Produtores da agricultura familiar e assentados de áreas de reforma agrária dos 21 municípios do extremo sul baiano promoveram um protesto durante 2 horas na manhã desta última quarta-feira (31/03), na altura do KM-710 da BR-101, adjacente do acesso aos assentamentos Maravilha e Embaúba, no município de Eunápolis. A manifestação foi pacífica e teve como objetivo chamar à atenção das autoridades em Brasília, especialmente do presidente Jair Bolsonaro e da ministra Tereza Cristina, com relação à postura do INCRA - Instituto Nacional de Colonização e Reforma Agrária no Estado da Bahia.

Um ofício foi encaminhado no dia anterior (30/03) pela Comissão dos Assentamentos ao comandante da Casa Militar do governador Rui Costa, comunicando sobre o fechamento da rodovia das 08h às 10h da manhã. Dentre os órgãos incluídos no comunicado estão a FETRAF – Federação dos Trabalhadores na Agricultura Familiar, COOPEXSULBA – Cooperativa dos Pequenos Produtores Rurais do Extremo Sul e o Sindicato dos Trabalhadores na Agricultura Familiar do Extremo Sul da Bahia.

A Polícia Rodoviária Federal acompanhou a manifestação e após 2 horas de paralisação da rodovia, o trânsito foi desbloqueado.
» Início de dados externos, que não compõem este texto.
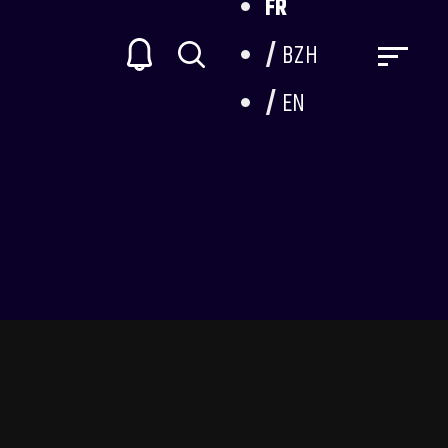
FR
BZH
EN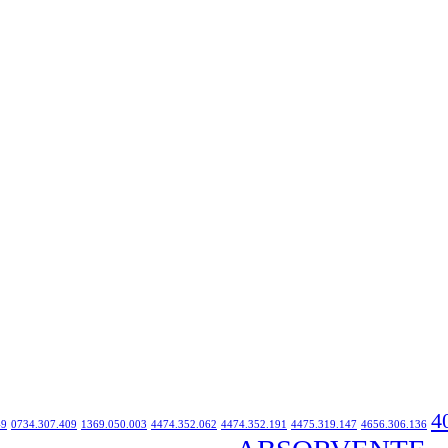
4
49
0734.307.409
1369.050.003
4474.352.062
4474.352.191
4475.319.147
4656.306.136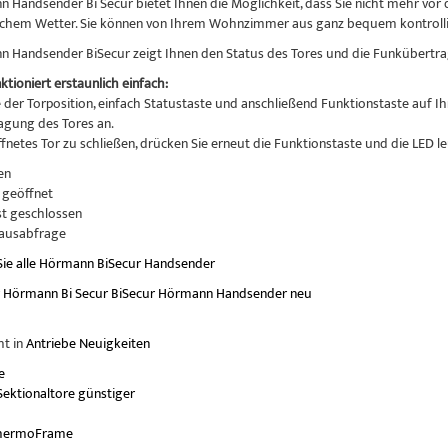
 Handsender Bi Secur bietet Ihnen die Möglichkeit, dass Sie nicht mehr vor
lchem Wetter. Sie können von Ihrem Wohnzimmer aus ganz bequem kontrollie
 Handsender BiSecur zeigt Ihnen den Status des Tores und die Funkübertra
tioniert erstaunlich einfach:
 der Torposition, einfach Statustaste und anschließend Funktionstaste auf 
gung des Tores an.
netes Tor zu schließen, drücken Sie erneut die Funktionstaste und die LED le
en
t geöffnet
st geschlossen
tausabfrage
 Sie alle Hörmann BiSecur Handsender
r
Hörmann
Bi Secur
BiSecur
Hörmann Handsender
neu
ht in
Antriebe Neuigkeiten
e
ektionaltore günstiger
hermoFrame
Durante a paralisação da pista, os produtores da agricultura familiar distribuíram biscoitos e água de coco para os caminhoneiros e exibiram para os carreteiros a faixa: “Caminhoneiros vocês transportam o que a gente produz, nos ajude a fazer nossa mensagem chegar a Brasília”.

Dentre as reivindicações, os assentados reclamam da postura do atual superintendente regional do INCRA para com a região extremo sul e cobrou do comando da Polícia Militar do Estado da Bahia que adote as providências cabíveis para a segurança dos trabalhadores rurais que buscam a titulação das suas terras, diante da atitude do INCRA baiano que vem obstruindo o trabalho. Em 9 de março às entidades que representam os trabalhadores rurais e assentados da região encaminharam uma carta a ministra da Agricultura, Pecuária e Abastecimento do Brasil, Tereza Cristina Corrêa da Costa Dias, mas a carta só chegou às mãos da ministra na tarde desta quarta-feira (31), após o fechamento da BR-101 em Eunápolis.

Para Edvaldo Lopes da Silva, presidente da Comissão dos Assentamentos, o primeiro manifesto foi para chamar atenção das principais autoridades do país em Brasília em relação a postura do atual superintendente do INCRA na Bahia para com a região extremo sul, uma região segundo ele, que somente os agricultores familiares produzem mais de 8 milhões de toneladas de alimentos com capacidade de dobrar essa produção se o órgão gestor cumprisse o seu papel na região.

“Este manifesto foi para explanar a nossa indignação e revolta quanto à forma de condução da regularização fundiária que o Secretário Nacional de Assuntos Fundiários e consequentemente o Superintendente do INCRA na Bahia vem adotando nos 21 municípios do extremo sul baiano. Queremos apenas que as autoridades em Brasília nos ouçam, somente isso. E a nossa sugestão em primeiro lugar é que a ministra Tereza Cristina adote a medida de determinar a instauração de uma auditoria no INCRA da Bahia”, disse Pedro Almeida dos Anjos, coordenador do Território de Identidade do Extremo Sul da Bahia.

Segundo Joscélia de Souza, presidente da COOPEXSULBA – Cooperativa dos Pequenos Produtores Rurais do Extremo Sul da Bahia, o objetivo do movimento foi, sobretudo, em caráter de emergência, no sentido de se evitar uma tragédia na região entre os assentados de alguns assentamentos, que estão sendo manipulados a atos de violência pela Secretaria Fundiária e pela Superintendência do Incra, como ocorreu em Mucuri no último dia 17 de fevereiro.

“O INCRA na Bahia vem sendo usado para benefícios próprios e aparentemente com intuitos políticos. Montamos uma comissão de emergência para avisar desde já a todos que não vamos pactuar com estes atos de perseguição política na nossa região. O objetivo do órgão que já tem 50 anos de fundação é cuidar da Reforma Agrária no Brasil. Não queremos nada, desejamos apenas que sejamos ouvidos pelas autoridades deste país e que os seus órgãos cumpram apenas a legislação e nada mais do que isso”, enfatizou a presidente Juscélia de Souza.